You should avoid Symbol Creep™ in AL

In this video, I show and talk about symbol creep. The phenomenon that happens when the .alpackages folder gets newer symbols files that what the app is targeted for.

https://youtu.be/g8BJLTjYty4

In this video, Erik explains a common but often overlooked problem in AL development for Business Central that he calls “Symbol Creep” — the phenomenon where your AL packages folder accumulates symbol files from newer versions than your app is supposed to target, leading to compilation issues and deployment failures.

What Is Symbol Creep?

When building an AL app, developers tie their application to specific versions of the runtime and the Business Central application through the app.json file. This is meant to ensure the app will run on the versions you intend to support. However, despite these settings, developers frequently encounter unexpected compilation errors or deployment failures when customers try to install the app.

The root cause? The symbol files in your .alpackages folder don’t match the version you’re targeting.

A Practical Example

Erik demonstrates this using the Point of Sale app built on the channel in previous videos. The app was configured to target runtime 5.0 (Business Central version 16) to support on-premises customers running that version.

At some point, a developer adds a seemingly innocent page extension to the app. The code compiles without errors, the package is built, and it’s shipped off to version 16 customers. But then those customers report back: “Hey Erik, the Point of Sale app will not install.”

The error message says something about “Dimension Correction Schedule doesn’t exist” — and that’s correct, because the page being extended was introduced in version 18. The app compiled fine locally because the developer’s machine had version 18 symbols in the .alpackages folder.

How Does This Happen?

The AL compiler is, as Erik puts it, very “download happy.” Every time you deploy to a test sandbox or run Download Symbols, VS Code pulls down symbol files from whatever environment you’re connected to. If you’re running a Docker container with version 18, you get version 18 symbols — regardless of what your app.json says your target should be.

Over time, your .alpackages folder can accumulate a mix of symbols from different versions:

  • Microsoft base application symbols from various versions
  • Third-party app symbols (tax connectors, e-commerce integrations, etc.)
  • System application symbols that don’t match your target runtime

Unless you’re carefully managing this folder, the symbols might not match what you think they should match.

Subtle Forms of Symbol Creep

The page extension example is an obvious case — the target page simply doesn’t exist in older versions. But Symbol Creep can be far more subtle. Erik highlights a great example: function overloads in the System Application.
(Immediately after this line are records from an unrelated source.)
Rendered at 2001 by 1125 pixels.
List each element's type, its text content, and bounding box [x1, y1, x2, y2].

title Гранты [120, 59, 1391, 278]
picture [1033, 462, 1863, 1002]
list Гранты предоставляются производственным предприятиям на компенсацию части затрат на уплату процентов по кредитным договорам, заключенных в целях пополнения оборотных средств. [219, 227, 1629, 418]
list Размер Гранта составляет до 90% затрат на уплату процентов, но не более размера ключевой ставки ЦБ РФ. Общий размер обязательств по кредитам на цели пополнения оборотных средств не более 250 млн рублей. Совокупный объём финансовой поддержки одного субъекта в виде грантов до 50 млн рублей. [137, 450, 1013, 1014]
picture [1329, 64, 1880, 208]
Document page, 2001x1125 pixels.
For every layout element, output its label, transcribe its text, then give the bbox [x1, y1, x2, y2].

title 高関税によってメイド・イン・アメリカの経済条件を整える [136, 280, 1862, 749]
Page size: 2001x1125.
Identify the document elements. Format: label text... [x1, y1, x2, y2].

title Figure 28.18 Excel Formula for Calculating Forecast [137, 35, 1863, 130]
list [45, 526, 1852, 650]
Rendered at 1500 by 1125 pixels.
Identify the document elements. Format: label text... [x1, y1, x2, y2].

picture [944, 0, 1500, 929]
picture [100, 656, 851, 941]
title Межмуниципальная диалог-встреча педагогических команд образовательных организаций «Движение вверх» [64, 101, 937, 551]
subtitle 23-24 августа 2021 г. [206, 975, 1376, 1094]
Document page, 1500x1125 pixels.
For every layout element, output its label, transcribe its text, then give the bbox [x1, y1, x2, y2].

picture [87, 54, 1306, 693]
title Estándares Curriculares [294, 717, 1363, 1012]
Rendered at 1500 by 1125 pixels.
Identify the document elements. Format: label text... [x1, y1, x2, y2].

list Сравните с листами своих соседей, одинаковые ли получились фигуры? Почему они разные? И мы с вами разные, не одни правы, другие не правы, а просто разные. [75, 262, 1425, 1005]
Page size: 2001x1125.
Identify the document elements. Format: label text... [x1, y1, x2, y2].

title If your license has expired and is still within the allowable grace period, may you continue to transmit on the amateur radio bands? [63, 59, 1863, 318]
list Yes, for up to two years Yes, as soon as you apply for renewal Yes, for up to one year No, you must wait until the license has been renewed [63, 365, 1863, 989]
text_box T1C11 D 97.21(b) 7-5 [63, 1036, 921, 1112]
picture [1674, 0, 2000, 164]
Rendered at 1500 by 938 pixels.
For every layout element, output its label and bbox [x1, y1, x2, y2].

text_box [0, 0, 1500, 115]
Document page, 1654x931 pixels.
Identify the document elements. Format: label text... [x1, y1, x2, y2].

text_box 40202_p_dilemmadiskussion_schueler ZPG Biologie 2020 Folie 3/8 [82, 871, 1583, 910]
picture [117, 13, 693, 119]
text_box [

Referencing a previous video where the team contributed a pull request to the System Application, they added overloads to the Base64Convert codeunit. After the change, the function had seven overloads. If a developer uses one of the newer overloads — say, the ToBase64 variant that accepts a TextEncoding parameter — the code compiles perfectly against the version 18 symbols sitting on their machine.

But when that code hits a build pipeline targeting version 16, or when a customer on an older version tries to install it, it breaks. The overload simply doesn’t exist in the older System Application.

How to Avoid Symbol Creep

The approach depends on how you manage your app development, but here are the key strategies:

  1. Control your symbols folder carefully. If your base version is 16, you should never have symbols newer than version 16 available in your .alpackages folder during development.
  2. Use a build pipeline with version-pinned symbols. Configure your CI/CD pipeline to download symbols specifically from version 16 (or whatever your minimum supported version is) at compilation time. This ensures the artifacts you’re compiling against are always the correct version — regardless of what individual developers have on their local machines.
  3. Be cautious with Download Symbols. Every time you run the command, check what version of symbols you’re pulling down. The AL Language extension will happily download symbols from whatever environment you’re connected to.
  4. Consider checking symbols into source control. Some teams check their symbol files into version control to ensure consistency across all developers. Others prefer to manage this through their build pipeline. Both approaches have merit.
  5. Reload your window after external changes. If you ever manipulate files in the .alpackages folder outside of VS Code (copying, deleting, moving files), always reload the VS Code window. The AL compiler gets confused by external file system changes.

The Real-World Impact

Erik notes that he’s seen this issue frequently in the real world. ISVs send out app files that are supposed to work on version 16 or 17, and the app.json has all the correct version settings — but the app doesn’t install because something “crept in” from a newer version’s symbols. Without a build pipeline that does proper version-targeted compilation and testing, you might only discover the problem when a customer tries to install your app.

Conclusion

Symbol Creep is a real and common problem in AL development. It happens silently — your code compiles, your app.json looks correct, but your app is secretly dependent on symbols from a newer version than you intended to target. The fix is disciplined symbol management: pin your symbols to your minimum supported version, use build pipelines that enforce version correctness, and be vigilant about what’s sitting in your .alpackages folder. Taking these steps will make your apps far more predictable and save you from frustrating deployment failures.